It’s not that those who don’t know history are condemned to repeat it. Rather, those who don’t know about the past become victims of the waves of enthusiasm perpetrated by others. History provides context for the present; it’s not that history repeats itself in some predetermined line (or cycle or pendulum), but that what we live through now is never without precedent or analogue. When we learn about the past, we see contingencies, things that could have turned out differently (We’d like to believe Martin Luther King that the arc of history bends toward justice, but we know it’s hardly smooth or static-free.) Knowing history helps us make sense of the present, and to have a clearer view of possibilities for the future, and the difficult work that social change entails.
Alas, Americans are too often unduly proud about their shared ignorance of the past, and get sucked up in the overwrought urgencies of the moment.
The huge Republican victories have led even mass media commentary to turn back as far as 1994, when the Republicans made huge gains running against Bill Clinton, and gained control of both the House and the Senate. But there’s good writing around the web last week that takes us back even farther and offers a better sense of how open the present moment is.
First, see the interview of historian Lucy Barber on Congress.org. Now Deputy Executive Director of the National Historical Publications and Records, Barber wrote the irreplaceable history, Marching on Washington, which details more than 100 years
of demonstrations on the mall. Protesters haven’t always been so polite, nor government so tolerant, as the last two months of demonstrations would suggest.
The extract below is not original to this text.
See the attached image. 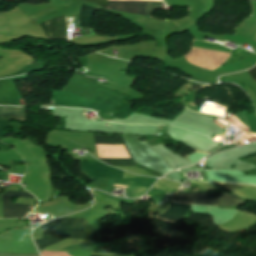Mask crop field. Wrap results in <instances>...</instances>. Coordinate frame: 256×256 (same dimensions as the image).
Masks as SVG:
<instances>
[{"mask_svg": "<svg viewBox=\"0 0 256 256\" xmlns=\"http://www.w3.org/2000/svg\"><path fill=\"white\" fill-rule=\"evenodd\" d=\"M61 219L68 238L98 241L94 228L86 220L82 218ZM61 219L41 225L44 232L43 238L35 240L39 250L67 238Z\"/></svg>", "mask_w": 256, "mask_h": 256, "instance_id": "crop-field-1", "label": "crop field"}, {"mask_svg": "<svg viewBox=\"0 0 256 256\" xmlns=\"http://www.w3.org/2000/svg\"><path fill=\"white\" fill-rule=\"evenodd\" d=\"M126 145L136 162L147 166L161 174L170 171L164 158L157 153L147 142L137 141L141 136L123 135Z\"/></svg>", "mask_w": 256, "mask_h": 256, "instance_id": "crop-field-2", "label": "crop field"}, {"mask_svg": "<svg viewBox=\"0 0 256 256\" xmlns=\"http://www.w3.org/2000/svg\"><path fill=\"white\" fill-rule=\"evenodd\" d=\"M174 201L204 205L240 206L243 202L233 194L218 192L186 193L177 192Z\"/></svg>", "mask_w": 256, "mask_h": 256, "instance_id": "crop-field-3", "label": "crop field"}, {"mask_svg": "<svg viewBox=\"0 0 256 256\" xmlns=\"http://www.w3.org/2000/svg\"><path fill=\"white\" fill-rule=\"evenodd\" d=\"M79 27L93 28L92 16L97 7L77 6ZM47 38L65 37V15L40 24Z\"/></svg>", "mask_w": 256, "mask_h": 256, "instance_id": "crop-field-4", "label": "crop field"}, {"mask_svg": "<svg viewBox=\"0 0 256 256\" xmlns=\"http://www.w3.org/2000/svg\"><path fill=\"white\" fill-rule=\"evenodd\" d=\"M12 197L35 199L29 192L6 190L3 193L4 218L26 216L30 204L12 203Z\"/></svg>", "mask_w": 256, "mask_h": 256, "instance_id": "crop-field-5", "label": "crop field"}, {"mask_svg": "<svg viewBox=\"0 0 256 256\" xmlns=\"http://www.w3.org/2000/svg\"><path fill=\"white\" fill-rule=\"evenodd\" d=\"M148 1H109L108 8L128 13H137L145 15V5ZM161 2V1H155ZM148 2L146 8V14L149 15L151 9L161 8V3Z\"/></svg>", "mask_w": 256, "mask_h": 256, "instance_id": "crop-field-6", "label": "crop field"}, {"mask_svg": "<svg viewBox=\"0 0 256 256\" xmlns=\"http://www.w3.org/2000/svg\"><path fill=\"white\" fill-rule=\"evenodd\" d=\"M82 173L88 178L91 177H108L122 178L123 171L111 168L100 161L81 162Z\"/></svg>", "mask_w": 256, "mask_h": 256, "instance_id": "crop-field-7", "label": "crop field"}, {"mask_svg": "<svg viewBox=\"0 0 256 256\" xmlns=\"http://www.w3.org/2000/svg\"><path fill=\"white\" fill-rule=\"evenodd\" d=\"M94 139L96 144H124L125 145V142L122 136L96 135L94 136ZM99 160L107 164H110L112 166L136 165L133 158L132 159H99Z\"/></svg>", "mask_w": 256, "mask_h": 256, "instance_id": "crop-field-8", "label": "crop field"}, {"mask_svg": "<svg viewBox=\"0 0 256 256\" xmlns=\"http://www.w3.org/2000/svg\"><path fill=\"white\" fill-rule=\"evenodd\" d=\"M191 205L173 202L171 207L164 213L156 215V218L176 222L186 216Z\"/></svg>", "mask_w": 256, "mask_h": 256, "instance_id": "crop-field-9", "label": "crop field"}, {"mask_svg": "<svg viewBox=\"0 0 256 256\" xmlns=\"http://www.w3.org/2000/svg\"><path fill=\"white\" fill-rule=\"evenodd\" d=\"M6 118L18 119L27 122L24 108L0 106V119Z\"/></svg>", "mask_w": 256, "mask_h": 256, "instance_id": "crop-field-10", "label": "crop field"}, {"mask_svg": "<svg viewBox=\"0 0 256 256\" xmlns=\"http://www.w3.org/2000/svg\"><path fill=\"white\" fill-rule=\"evenodd\" d=\"M119 184V183H115ZM120 185H127V192L126 195L132 196V197H139L147 191L149 187L146 186H137V185H128V184H120ZM120 185H113V186H120ZM126 187V186H122Z\"/></svg>", "mask_w": 256, "mask_h": 256, "instance_id": "crop-field-11", "label": "crop field"}, {"mask_svg": "<svg viewBox=\"0 0 256 256\" xmlns=\"http://www.w3.org/2000/svg\"><path fill=\"white\" fill-rule=\"evenodd\" d=\"M0 256H39L38 254H14V253H1Z\"/></svg>", "mask_w": 256, "mask_h": 256, "instance_id": "crop-field-12", "label": "crop field"}, {"mask_svg": "<svg viewBox=\"0 0 256 256\" xmlns=\"http://www.w3.org/2000/svg\"><path fill=\"white\" fill-rule=\"evenodd\" d=\"M87 1L94 2L98 5H100L101 7H103L104 9L107 8V4H108L107 0H87Z\"/></svg>", "mask_w": 256, "mask_h": 256, "instance_id": "crop-field-13", "label": "crop field"}, {"mask_svg": "<svg viewBox=\"0 0 256 256\" xmlns=\"http://www.w3.org/2000/svg\"><path fill=\"white\" fill-rule=\"evenodd\" d=\"M248 72H249L250 76L253 78V80L256 81V67L249 69Z\"/></svg>", "mask_w": 256, "mask_h": 256, "instance_id": "crop-field-14", "label": "crop field"}, {"mask_svg": "<svg viewBox=\"0 0 256 256\" xmlns=\"http://www.w3.org/2000/svg\"><path fill=\"white\" fill-rule=\"evenodd\" d=\"M0 174H3V175L8 176L9 173H7V172H5V171H3V170H0Z\"/></svg>", "mask_w": 256, "mask_h": 256, "instance_id": "crop-field-15", "label": "crop field"}, {"mask_svg": "<svg viewBox=\"0 0 256 256\" xmlns=\"http://www.w3.org/2000/svg\"><path fill=\"white\" fill-rule=\"evenodd\" d=\"M23 187H25L24 185H22Z\"/></svg>", "mask_w": 256, "mask_h": 256, "instance_id": "crop-field-16", "label": "crop field"}]
</instances>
And Politico, seeking context and comparisons for the Tea Party movement, has published commentary from leading historians of twentieth century America.
Alan Brinkley, perhaps best known for his books
about Depression era politics in the United States, reviews the sometimes populist movements that Franklin Delano Roosevelt faced, including Huey Long’s Share our Wealth Movement, populist radio preacher Father Coughlin, and The Townsend Plan. The campaigns contained all the optimism and ugliness of popular movements in America, and were far more volatile than the current Tea Party. Roosevelt succeeded, in part, by harnessing the populist rhetoric and connecting it to his own policies for using government to help the American people.
Robert Dallek, author of many books, including at treatments of at least seven presidents since William McKinley, gives a brief survey of Populist movements and presidents, dating back to the Populist party of the 1890s and up through the reactionary John
Birch Society of the late 1950s and early 1960s (whose ideas have found new expression in Glenn Beck’s lessons).
American populism has skewed both left and right over the generations. It’s oddly ironic that a contemporary president can be condemned as elitist for proposing to guarantee health care for all Americans, and to tax the richest two percent of Americans at marginally higher rates. The current Tea Party, fueled by very large business interests and animated by frustrated Americans at the grassroots, is an unstable alliance that offers rhetoric about government for all and policies that defend the interests of the very wealthiest.
Democratic politicians, including President Obama, and the mostly dormant movements of the left, will bear a great deal of responsibility for how well that Tea Party alliance holds together.